Voor leerlingen in het speciaal (voortgezet) onderwijs bestaat inderdaad geen recht op een tegemoetkoming in de overige studiekosten. Wel wordt aan of voor deze leerlingen een tegemoetkoming in het lesgeld verstrekt indien zij lesgeldplichtig zijn en aan de overige voorwaarden van de WTS wordt voldaan.
Achtergrond om geen tegemoetkoming in de overige studiekosten te verstrekken is dat de scholen via de materiële bekostiging geld ontvangen voor de boeken en leermiddelen van hun leerlingen. Daarnaast bevatten de Wet op het voorgezet onderwijs en de Wet op de expertisecentra een algemene regeling voor het leerlingenvervoer, waarvan de uitwerking en uitvoering naar de gemeenten toe is gedecentraliseerd.
De leden van de PvdA-fractie vragen om een algemeen en volledig overzicht van de vergoedingen voor de verschillende schoolsoorten in de toekomst gelet op allerlei veranderingen die plaatsvinden in de onderwijswetgeving (onder andere de nieuwe leerwegen in het voorgezet onderwijs en de Rugzak).
De WTS is, voor zover het de hoofdstukken II en III betreft, van toepassing op studerenden in het voltijds voortgezet onderwijs, speciaal en voortgezet speciaal onderwijs, middelbaar beroepsonderwijs en voortgezet algemeen volwassenenonderwijs. Op de degenen die een opleiding volgen in een van deze onderwijssoorten, zal de WTS ook in de toekomst van kracht blijven. Bovendien zal het bereik van de regeling, met de invoering van de wijzigingen van de WTS in de tweede fase nog verder worden uitgebreid. Zoals in de memorie van toelichting bij dit wetsvoorstel is aangegeven zal naar verwachting het recht op een tegemoetkoming in de studiekosten, via een trapsgewijze of glijdende schaal, worden uitgebreid tot ouders met een toetsingsinkomen van ongeveer f 60 000,–, conform het regeerakkoord.

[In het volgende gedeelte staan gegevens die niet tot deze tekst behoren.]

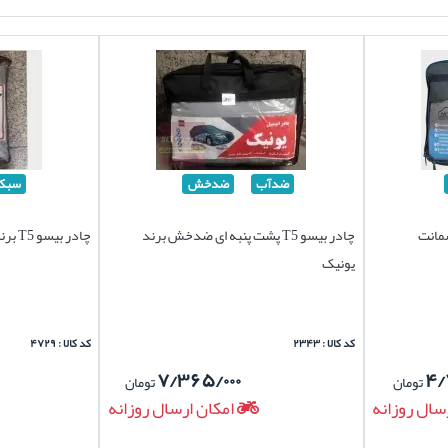
ضدآب
ضدخش
سبک
ا ضمانت
چادر بیسو T5 پشت پنبه ای ضدخش برند
چادر بیسو T5 برند سیلور سبک
یونیک
کد کالا : ۲۳۴۳
کد کالا : ۴۷۲۹
۷/۳۶۵/۰۰۰
۴/
تومان
تومان
سال روزانه
امکان ارسال روزانه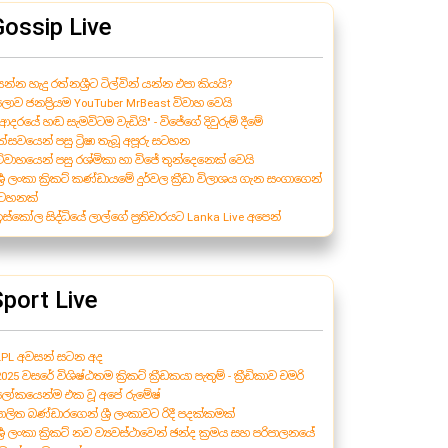
Gossip Live
යන්න හැදු රත්නශ්‍රීට ටිල්වින් යන්න එපා කියයි?
 ලොව ජනප්‍රියම YouTuber MrBeast විවාහ වෙයි
"ආදරයේ හඬ සැමවිටම වැඩියි" - විජේගේ දිවුරුම් දීමේ
්සවයෙන් පසු ට්‍රිෂා තැබූ අපූරු සටහන
 විවාහයෙන් පසු රශ්මිකා හා විජේ තුන්දෙනෙක් වෙයි
ශ්‍රී ලංකා ක්‍රිකට් කණ්ඩායමේ දුර්වල ක්‍රීඩා විලාශය ගැන සංගාගෙන්
ටහනක්
 ඉස්කෝල සිද්ධියේ ලාල්ගේ ප්‍රතිචාරයට Lanka Live අපෙන්
port Live
 LPL අවසන් සටන අද
2025 වසරේ විශිෂ්ඨතම ක්‍රිකට් ක්‍රීඩකයා පැතුම් - ක්‍රීඩිකාව චමරි
 ලෝකයෙන්ම එක වූ අපේ රුමේෂ්
පාලිත බණ්ඩාරගෙන් ශ්‍රී ලංකාවට රිදී පදක්කමක්
ශ්‍රී ලංකා ක්‍රිකට් නව ව්‍යවස්ථාවෙන් ඡන්ද ක්‍රමය සහ පරිපාලනයේ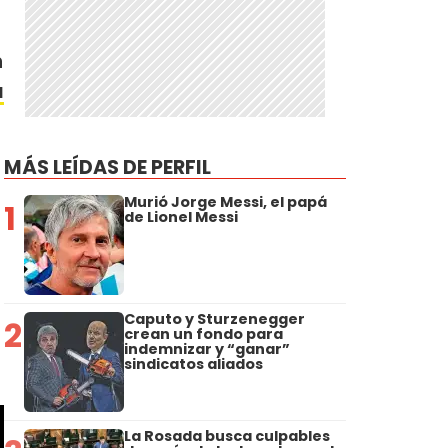
n
a
MÁS LEÍDAS DE PERFIL
Murió Jorge Messi, el papá
1
de Lionel Messi
Caputo y Sturzenegger
2
crean un fondo para
indemnizar y “ganar”
sindicatos aliados
La Rosada busca culpables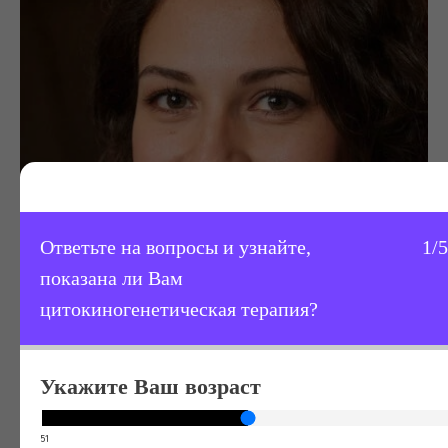
Ответьте на вопросы и узнайте,
1/5
показана ли Вам
цитокиногенетическая терапия?
Пациентка, 27 лет. Рак шейки матки.
Укажите Ваш возраст
«Было принято решение о необходимости
продолжать проведение противоопухолевого
лечения в сочетании с цитокиногенетической
51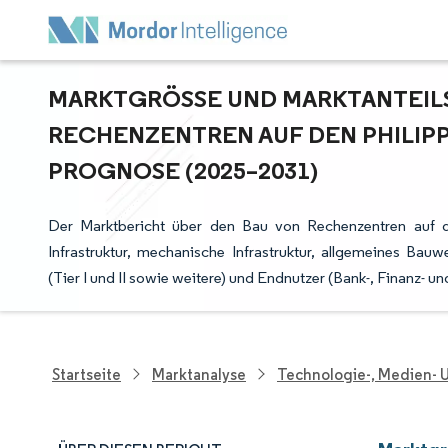
MARKTGRÖSSE UND MARKTANTEILSA
ECHENZENTREN AUF DEN PHILIPP
ROGNOSE (2025–2031)
Der Marktbericht über den Bau von Rechenzentren auf den 
Infrastruktur, mechanische Infrastruktur, allgemeines Bauwe
(Tier I und II sowie weitere) und Endnutzer (Bank-, Finanz- 
Startseite
Marktanalyse
Technologie-, Medien-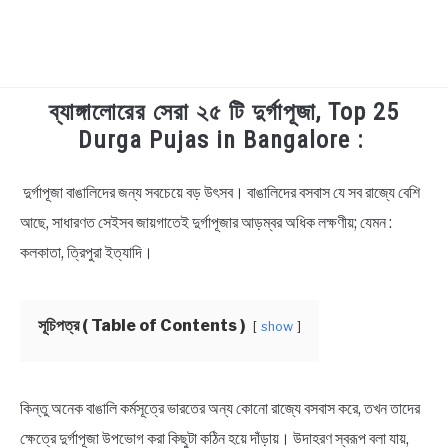
ব্যাঙ্গালোরের সেরা ২৫ টি দুর্গাপূজা, Top 25
TECHNOLOGY
Durga Pujas in Bangalore :
HEALTH & LIFESTYLE
দুর্গাপূজা বাঙালিদের জন্য সবচেয়ে বড় উৎসব। বাঙালিদের বসবাস যে সব রাজ্যে বেশি
in
Durga
আছে, সাধারণত সেইসব জায়গাতেই দুর্গাপূজার আড়ম্বর অধিক লক্ষণীয়; যেমন :
BIOGRAPHY
Puja
কলকাতা, ত্রিপুরা ইত্যাদি।
EDUCATIONAL
সূচিপত্র ( Table of Contents )
show
BENGALI WISHES
QUOTES & CAPTIONS
কিন্তু অনেক বাঙালি কর্মসূত্রে ভারতের অন্য কোনো রাজ্যে বসবাস করে, তখন তাদের
ক্ষেত্রে দুর্গাপূজা উপভোগ করা কিছুটা কঠিন হয়ে দাঁড়ায়। উদাহরণ স্বরূপ বলা যায়,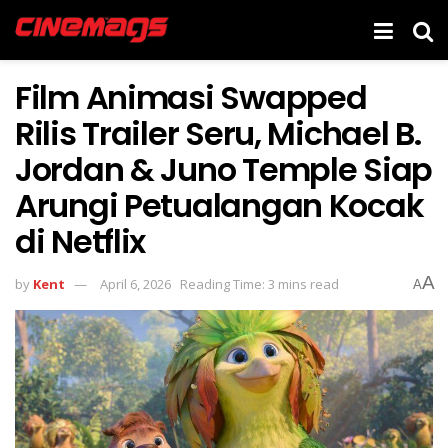
Film Animasi Swapped
Rilis Trailer Seru, Michael B.
Jordan & Juno Temple Siap
Arungi Petualangan Kocak
di Netflix
A
by
Kent
April 6, 2026
Reading Time: 3 mins read
A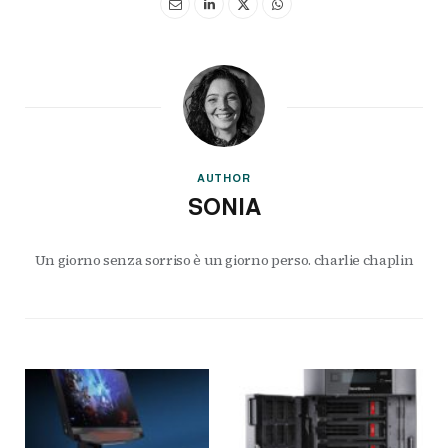
AUTHOR
SONIA
Un giorno senza sorriso è un giorno perso. charlie chaplin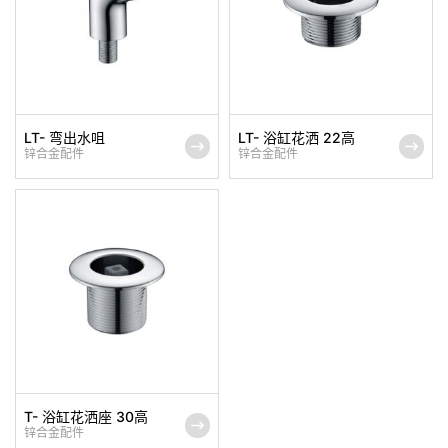
LT- 弯出水咀
LT- 浴缸花洒 22高
锌合金配件
锌合金配件
T- 浴缸花洒座 30高
锌合金配件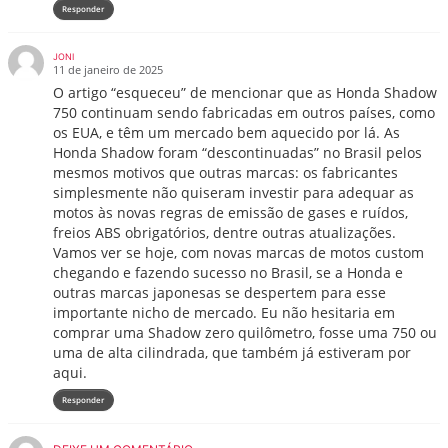
Responder
JONI
11 de janeiro de 2025
O artigo “esqueceu” de mencionar que as Honda Shadow
750 continuam sendo fabricadas em outros países, como
os EUA, e têm um mercado bem aquecido por lá. As
Honda Shadow foram “descontinuadas” no Brasil pelos
mesmos motivos que outras marcas: os fabricantes
simplesmente não quiseram investir para adequar as
motos às novas regras de emissão de gases e ruídos,
freios ABS obrigatórios, dentre outras atualizações.
Vamos ver se hoje, com novas marcas de motos custom
chegando e fazendo sucesso no Brasil, se a Honda e
outras marcas japonesas se despertem para esse
importante nicho de mercado. Eu não hesitaria em
comprar uma Shadow zero quilômetro, fosse uma 750 ou
uma de alta cilindrada, que também já estiveram por
aqui.
Responder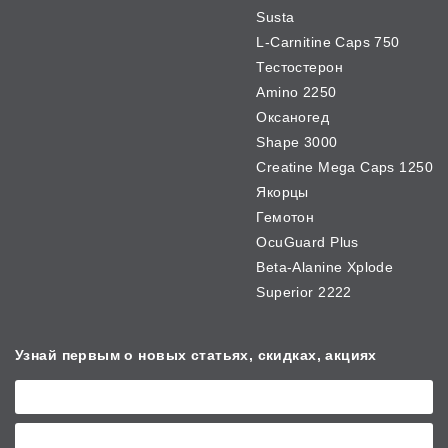
Susta
L-Carnitine Caps 750
Тестостерон
Amino 2250
Оксаногед
Shape 3000
Creatine Mega Caps 1250
Якорцы
Гемотон
OcuGuard Plus
Beta-Alanine Xplode
Superior 2222
Узнай первым о новых
статьях, скидках, акциях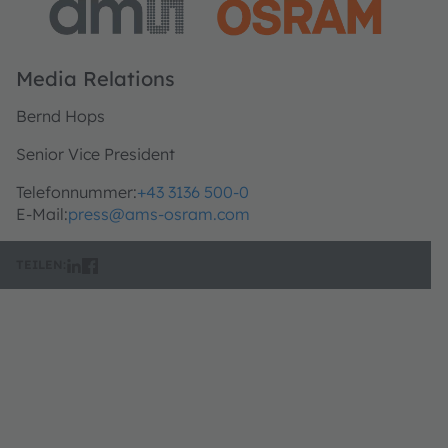
Media Relations
Bernd Hops
Senior Vice President
Telefonnummer:
+43 3136 500-0
E-Mail:
press@ams-osram.com
TEILEN: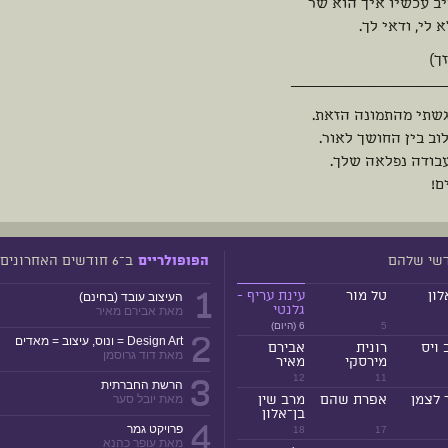
ב עכשיו איך הוא שר
 לי, ודאי לך.
זך)
__________________________
שתי מהתמונה הזאת.
ב בין החושך לאור.
עבודה נפלאה שלך.
ם!
דשי שלהם
ב־6 חודשים האחרונים
הפופולריים
1
לון
טל מור
עינת עריף -
העיצוב עובד (בחינם)
גלנטי
מאת אבירם מאיר
5
6 (היום)
2
Design Art = ונוס, עיצוב = מאדים
 ויס
רונית
אבירם
מאת דוד גרוסמן
מירסקי
מאיר
3
12
11
הרשת החברתית
 לצמן
אפרת שהם
מרב שין
מאת יובל סער
בן־אלון
4
פרויקט גמר
18
17
מאת עופר כהנא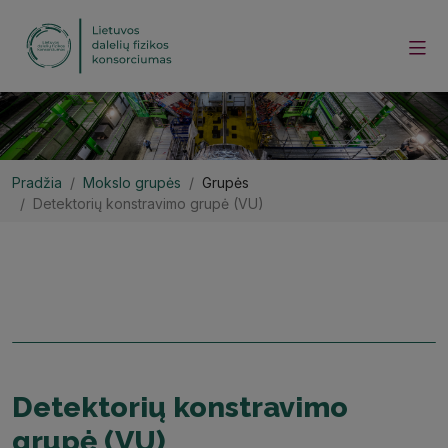
Pradžia
Mokslo grupės
Grupės
Detektorių konstravimo grupė (VU)
Detektorių konstravimo
grupė (VU)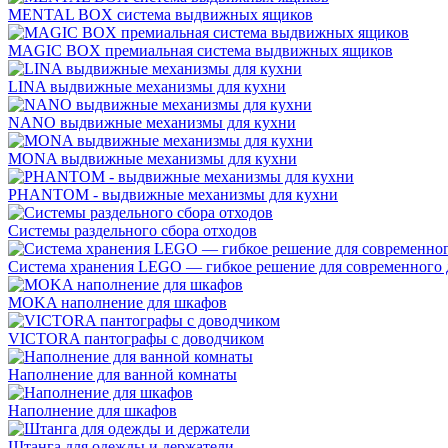
MENTAL BOX система выдвижных ящиков
MAGIC BOX премиальная система выдвижных ящиков
LINA выдвижные механизмы для кухни
NANO выдвижные механизмы для кухни
MONA выдвижные механизмы для кухни
PHANTOM - выдвижные механизмы для кухни
Системы раздельного сбора отходов
Система хранения LEGO — гибкое решение для современного 
MOKA наполнение для шкафов
VICTORA пантографы с доводчиком
Наполнение для ванной комнаты
Наполнение для шкафов
Штанга для одежды и держатели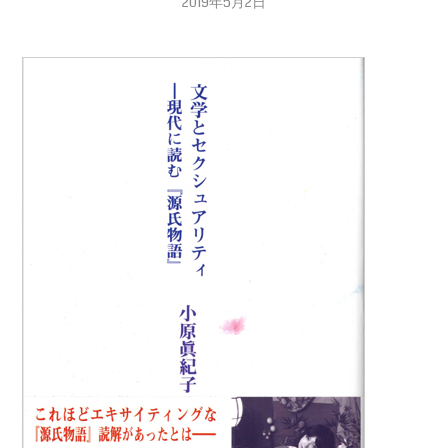
2019年5月2日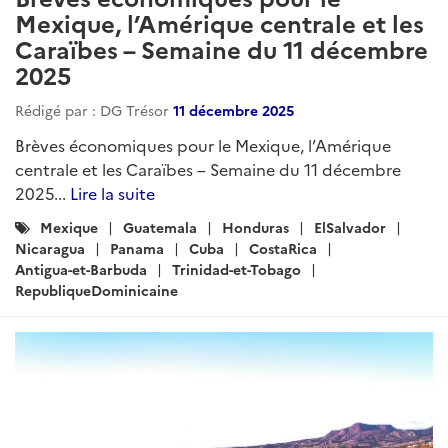
Mexique, l’Amérique centrale et les
Caraïbes – Semaine du 11 décembre
2025
Rédigé par : DG Trésor
11 décembre 2025
Brèves économiques pour le Mexique, l’Amérique
centrale et les Caraïbes – Semaine du 11 décembre
2025...
Lire la suite
Catégories
Mexique
Guatemala
Honduras
ElSalvador
:
Nicaragua
Panama
Cuba
CostaRica
Antigua-et-Barbuda
Trinidad-et-Tobago
RepubliqueDominicaine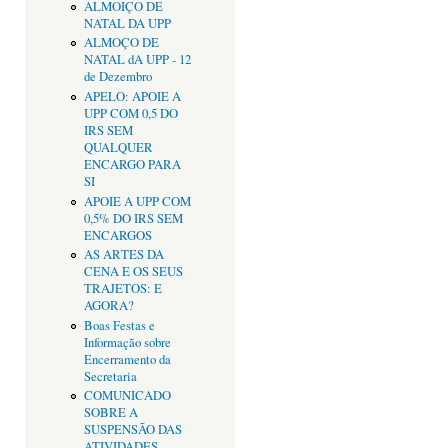
ALMOIÇO DE
NATAL DA UPP
ALMOÇO DE
NATAL dA UPP - 12
de Dezembro
APELO: APOIE A
UPP COM 0,5 DO
IRS SEM
QUALQUER
ENCARGO PARA
SI
APOIE A UPP COM
0,5% DO IRS SEM
ENCARGOS
AS ARTES DA
CENA E OS SEUS
TRAJETOS: E
AGORA?
Boas Festas e
Informação sobre
Encerramento da
Secretaria
COMUNICADO
SOBRE A
SUSPENSÃO DAS
ATIVIDADES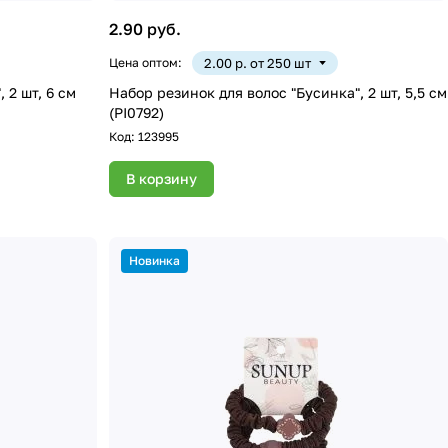
2.90 руб.
Цена оптом:
2.00 р. от 250 шт
 2 шт, 6 см
Набор резинок для волос "Бусинка", 2 шт, 5,5 см
(PI0792)
Код:
123995
В корзину
Новинка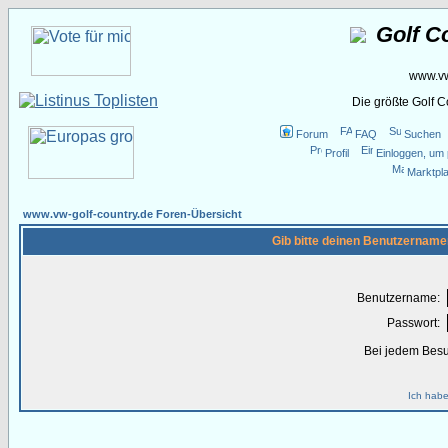
Golf C
www.vw
Die größte Golf 
Forum
FAQ
Suchen
Profil
Einloggen, um 
Marktpla
www.vw-golf-country.de Foren-Übersicht
Gib bitte deinen Benutzername
Benutzername:
Passwort:
Bei jedem Besu
Ich habe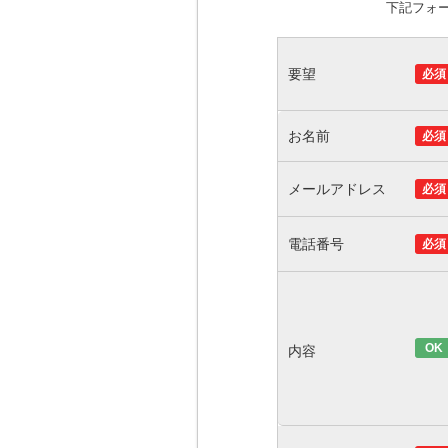
下記フォ
要望
必須
お名前
必須
メールアドレス
必須
電話番号
必須
OK
内容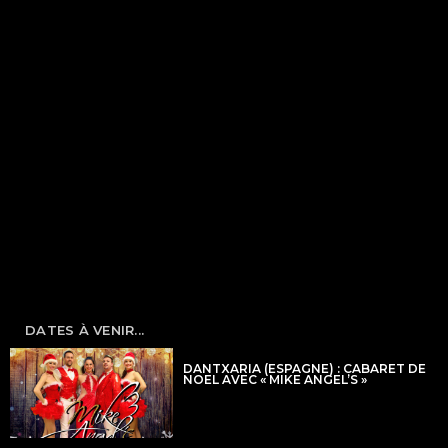
DATES À VENIR...
DANTXARIA (ESPAGNE) : CABARET DE
NOEL AVEC « MIKE ANGEL’S »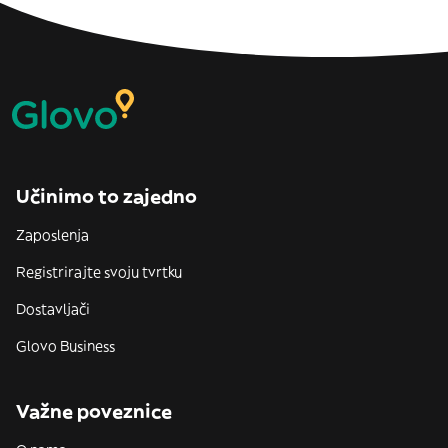
Učinimo to zajedno
Zaposlenja
Registrirajte svoju tvrtku
Dostavljači
Glovo Business
Važne poveznice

Op grond van de wet mavo/vbo/vso van 25 mei 1998 (Stb. 1998, 337) komen de leerlingen van het svo/lom en svo/mlk na het moment van omzetting in leerwegondersteunend onderwijs, praktijkonderwijs of orthopedagogisch en -didactisch centrum in aanmerking voor een vergoeding van de overige studiekosten krachtens de WTS. Daar staat tegenover dat met ingang van het moment van omzetting deze leerlingen geen aanspraak meer kunnen maken op leerlingvervoer en ook geen leermiddelen «om niet» meer ontvangen. De Staatssecretaris van Onderwijs, Cultuur en Wetenschappen heeft uw Kamer in haar brief van 27 januari 1999 (VO/FB/1999/3329) medegedeeld dat zij een dergelijke ontwikkeling om een aantal redenen niet wenselijk acht en daarom aanvullende maatregelen van structurele en overgangsrechtelijke aard wil treffen.
De structurele maatregelen leiden er onder meer toe dat het leerlingvervoer in stand blijft voor het svo/mlk en mogelijk wordt gemaakt voor het praktijkonderwijs. Het leerlingvervoer wordt met ingang van 1 augustus 2000 afgeschaft voor het svo/lom. De regeling leerlingvervoer wordt niet opengesteld voor het leerwegondersteunend onderwijs.
De overgangsmaatregelen dienen ertoe de in de schooljaren 1998–1999 en 1999–2000 bestaande rechten van svo/lom-leerlingen op leerlingvervoer ook na 1 augustus 2000 te kunnen continueren. Daarmee worden nadelige financiële gevolgen voor de ouders van svo/lom- leerlingen voorkomen.
Over de vergoedingen in het kader van de «Rugzak» kunnen in dit stadium nog geen concrete uitspraken worden gedaan. Het beleid is op dit punt nog in ontwikkeling. Zoals afgesproken wordt uw Kamer geïnformeerd over deze ontwikkelingen.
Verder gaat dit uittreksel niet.